Page-level text extractions:
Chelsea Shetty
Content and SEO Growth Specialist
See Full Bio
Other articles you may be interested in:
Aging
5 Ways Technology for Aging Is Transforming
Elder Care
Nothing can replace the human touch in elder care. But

INSTRUCTIONS TO FOLLOW:
Total lines holding "Aging" in the records: report this figure alone.

COMPLETED TASK:
2